Collected data:

####################

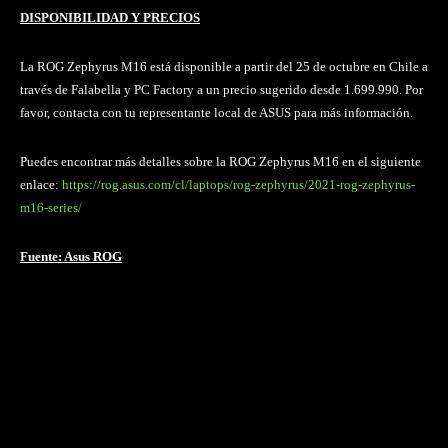
DISPONIBILIDAD Y PRECIOS
La ROG Zephyrus M16 está disponible a partir del 25 de octubre en Chile a
través de Falabella y PC Factory a un precio sugerido desde 1.699.990. Por
favor, contacta con tu representante local de ASUS para más información.
Puedes encontrar más detalles sobre la ROG Zephyrus M16 en el siguiente
enlace:
https://rog.asus.com/cl/laptops/rog-zephyrus/2021-rog-zephyrus-
m16-series/
Fuente: Asus ROG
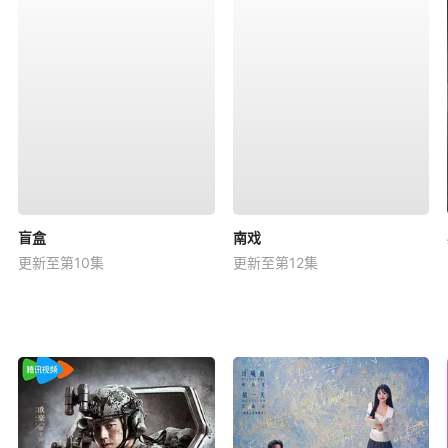
盲盒
南戏
更新至第10集
更新至第12集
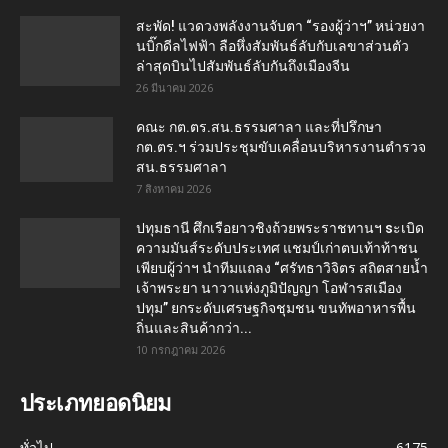
สะพัด! แวดวงพลังงานจับตา “รองผู้ว่าฯ” หน่วยงา
นบิ๊กดีลไฟฟ้า ลือหึ่งสัมพันธ์ลับกับเลขาส่วนตัว
ล่าสุดบินไปสัมพันธ์ลับกันถึงเมืองจีน
26 มีนาคม 2026
คณะ กต.ตร.สน.ธรรมศาลา และที่ปรึกษา
กต.ตร.ฯ ร่วมประชุมขับเคลื่อนบริหารงานตำรวจ
สน.ธรรมศาลา
7 สิงหาคม 2026
ปทุมธานี ศึกเรือยาวชิงถ้วยพระราชทานฯ sะเบิด
ความมันส์ระดับประเทศ แชมป์เก่าตบเท้าท้าชน
เพียบผู้ว่าฯ นำทีมแถลง “ศรัทธาวิจิตร สถิตสายน้ำ
เจ้าพระยา นาวาแห่งภูมิปัญญา โอฬารสเมือง
ปทุม” ยกระดับเศรษฐกิจชุมชน ขนทัพอาหารพื้น
ถิ่นและสินค้ากว่า...
10 กรกฎาคม 2026
ประเภทยอดนิยม
ทั่วไป
6175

####################

WORK REQUEST: Both boundary lines included, write out word for word only the lines above from the one containing "Fuente: Asus ROG" to the one containing "ความมันส์ระดับ", leaving out any pictures.

TASK OUTPUT:
Fuente: Asus ROG
盲盒
南戏
更新至第10集
更新至第12集
สะพัด! แวดวงพลังงานจับตา “รองผู้ว่าฯ” หน่วยงา
นบิ๊กดีลไฟฟ้า ลือหึ่งสัมพันธ์ลับกับเลขาส่วนตัว
ล่าสุดบินไปสัมพันธ์ลับกันถึงเมืองจีน
26 มีนาคม 2026
คณะ กต.ตร.สน.ธรรมศาลา และที่ปรึกษา
กต.ตร.ฯ ร่วมประชุมขับเคลื่อนบริหารงานตำรวจ
สน.ธรรมศาลา
7 สิงหาคม 2026
ปทุมธานี ศึกเรือยาวชิงถ้วยพระราชทานฯ sะเบิด
ความมันส์ระดับประเทศ แชมป์เก่าตบเท้าท้าชน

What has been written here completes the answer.